Richard Diebenkorn (1922–1993) produced richly colored, non-representational pictures for nearly a decade before turning to still lifes, interiors and figure studies in the mid-1950s. The artist’s long-standing fascination with color relationships is evident in an early sketchbook, now disassembled, and probably made around 1950. Several of the sheets are painted vigorously on the front and back with gouache and watercolor, creating a graphic equivalent to stained glass, with bright fields of yellow, red, orange and purple bordered by winding black lines. Bottles, painted in 1960, reveals Diebenkorn extending these principles into representational space, with the recognizable forms of a translucent glass bottle, opaque ink jar and other items perched on the tipped-up surface of a table comprised of loosely rendered planes of blue, turquoise and lavender.

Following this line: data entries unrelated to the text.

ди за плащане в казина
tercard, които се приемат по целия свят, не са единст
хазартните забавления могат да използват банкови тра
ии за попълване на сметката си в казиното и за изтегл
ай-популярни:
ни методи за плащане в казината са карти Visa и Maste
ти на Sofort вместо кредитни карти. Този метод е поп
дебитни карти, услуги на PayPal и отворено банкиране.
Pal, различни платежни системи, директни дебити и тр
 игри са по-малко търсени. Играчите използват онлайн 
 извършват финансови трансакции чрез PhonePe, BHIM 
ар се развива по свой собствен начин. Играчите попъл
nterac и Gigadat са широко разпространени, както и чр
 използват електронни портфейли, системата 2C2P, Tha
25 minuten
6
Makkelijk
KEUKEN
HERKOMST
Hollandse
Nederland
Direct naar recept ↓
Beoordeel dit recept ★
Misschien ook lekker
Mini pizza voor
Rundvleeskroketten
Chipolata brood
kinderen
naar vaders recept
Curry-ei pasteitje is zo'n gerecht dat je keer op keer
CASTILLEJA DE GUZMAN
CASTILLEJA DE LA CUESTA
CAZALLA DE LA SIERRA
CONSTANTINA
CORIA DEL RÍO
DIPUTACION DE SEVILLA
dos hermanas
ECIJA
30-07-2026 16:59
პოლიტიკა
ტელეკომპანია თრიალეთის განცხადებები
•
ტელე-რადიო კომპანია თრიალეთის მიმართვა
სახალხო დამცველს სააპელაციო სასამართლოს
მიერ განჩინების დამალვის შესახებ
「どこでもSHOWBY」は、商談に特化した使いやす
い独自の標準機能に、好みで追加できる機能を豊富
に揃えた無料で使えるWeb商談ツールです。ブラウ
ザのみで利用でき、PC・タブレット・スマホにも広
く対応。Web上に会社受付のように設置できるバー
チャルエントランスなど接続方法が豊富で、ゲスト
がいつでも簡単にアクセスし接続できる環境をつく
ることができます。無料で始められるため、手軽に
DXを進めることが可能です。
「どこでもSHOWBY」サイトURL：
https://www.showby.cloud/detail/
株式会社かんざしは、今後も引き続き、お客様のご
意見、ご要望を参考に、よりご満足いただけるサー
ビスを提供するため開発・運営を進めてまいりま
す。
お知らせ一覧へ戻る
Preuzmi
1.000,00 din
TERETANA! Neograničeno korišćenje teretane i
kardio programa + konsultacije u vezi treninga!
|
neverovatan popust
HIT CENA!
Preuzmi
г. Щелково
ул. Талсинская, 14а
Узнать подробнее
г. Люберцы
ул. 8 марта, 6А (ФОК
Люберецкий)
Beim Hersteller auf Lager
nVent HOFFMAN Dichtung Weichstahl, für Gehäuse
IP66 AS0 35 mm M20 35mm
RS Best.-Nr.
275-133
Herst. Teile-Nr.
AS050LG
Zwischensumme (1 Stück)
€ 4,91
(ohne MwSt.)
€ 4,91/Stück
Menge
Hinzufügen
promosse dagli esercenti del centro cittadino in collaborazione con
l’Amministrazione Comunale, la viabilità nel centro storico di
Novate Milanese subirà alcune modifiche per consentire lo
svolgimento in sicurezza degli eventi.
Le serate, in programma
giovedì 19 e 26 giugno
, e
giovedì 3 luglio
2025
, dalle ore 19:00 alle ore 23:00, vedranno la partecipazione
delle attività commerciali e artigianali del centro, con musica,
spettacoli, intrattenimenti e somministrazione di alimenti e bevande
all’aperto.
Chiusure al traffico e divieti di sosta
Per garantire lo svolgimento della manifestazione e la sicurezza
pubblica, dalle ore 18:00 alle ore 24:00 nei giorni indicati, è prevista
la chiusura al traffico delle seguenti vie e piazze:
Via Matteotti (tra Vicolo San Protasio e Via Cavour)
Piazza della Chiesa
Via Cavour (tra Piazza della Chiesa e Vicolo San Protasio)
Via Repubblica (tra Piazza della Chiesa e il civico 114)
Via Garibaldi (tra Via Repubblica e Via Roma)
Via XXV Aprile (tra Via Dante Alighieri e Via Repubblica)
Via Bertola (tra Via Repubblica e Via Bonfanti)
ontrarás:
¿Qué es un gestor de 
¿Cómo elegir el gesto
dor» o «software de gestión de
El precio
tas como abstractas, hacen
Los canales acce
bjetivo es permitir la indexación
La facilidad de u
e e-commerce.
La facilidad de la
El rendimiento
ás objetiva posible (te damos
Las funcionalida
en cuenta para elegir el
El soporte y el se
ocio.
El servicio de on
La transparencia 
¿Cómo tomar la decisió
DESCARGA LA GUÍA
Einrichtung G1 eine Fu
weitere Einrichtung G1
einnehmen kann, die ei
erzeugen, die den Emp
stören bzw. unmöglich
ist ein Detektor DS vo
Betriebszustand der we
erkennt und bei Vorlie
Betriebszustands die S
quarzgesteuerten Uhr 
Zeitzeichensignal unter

Diebenkorn shared a commitment to drawing with fellow artist and art instructor Frank Lobdell (1921–2013). While both painters were teaching at the California School of Fine Arts in the mid-1960s, they honed their treatment of light and shade through a weekly practice of sketching the nude. Lobdell did not consider these figure studies to be works of art in their own right, but the activity of making them—and the open-minded method of creation that they engendered—nourished his approach to abstraction. In a series of lithographs created at the Tamarind Lithography Workshop in 1966, vaguely biomorphic shapes in black, red and yellow lean and stretch across the page, offering some sense of the ways that figurative drawing could undergird an otherwise nonrepresentational mode of depiction. To develop this suite of prints, Lobdell often reused his stones, examining an image from different points of view by reversing it, making additions or inking the design differently to consider the work anew.

This emphasis on process was also fundamental to Emerson Woelffer (1914–2003), who created compositions with torn paper and painted pictographic marks using a method he termed “abstract surrealism,” in which shapes emerge unconsciously through the act of making. In compositions like Winterscape (1955), a palette of cool greens, gray and black, bisected by calligraphic characters in black and orange, intimates the mood and atmosphere of seasonal change in Colorado, where Woelffer was then living. Yet overt subject matter seems to have been more of an afterthought to the artist. As Woelffer put it, “Paint first—think later,” suggesting that the act of interpretation generates new meanings and associations, unintended at the time of the work’s creation.

Drawn entirely from the Norton Simon Museum’s expansive holdings of postwar American art, Alternate Realities explores the ways in which Woelffer, Lobdell, Diebenkorn and Altoon challenged the notion of a pure, gestural abstraction by exploring the expressive potential of figural forms. The exhibition is organized by Chief Curator Emily Talbot and is on view in the Museum’s lower level exhibition wing from May 13 through August 22, 2022.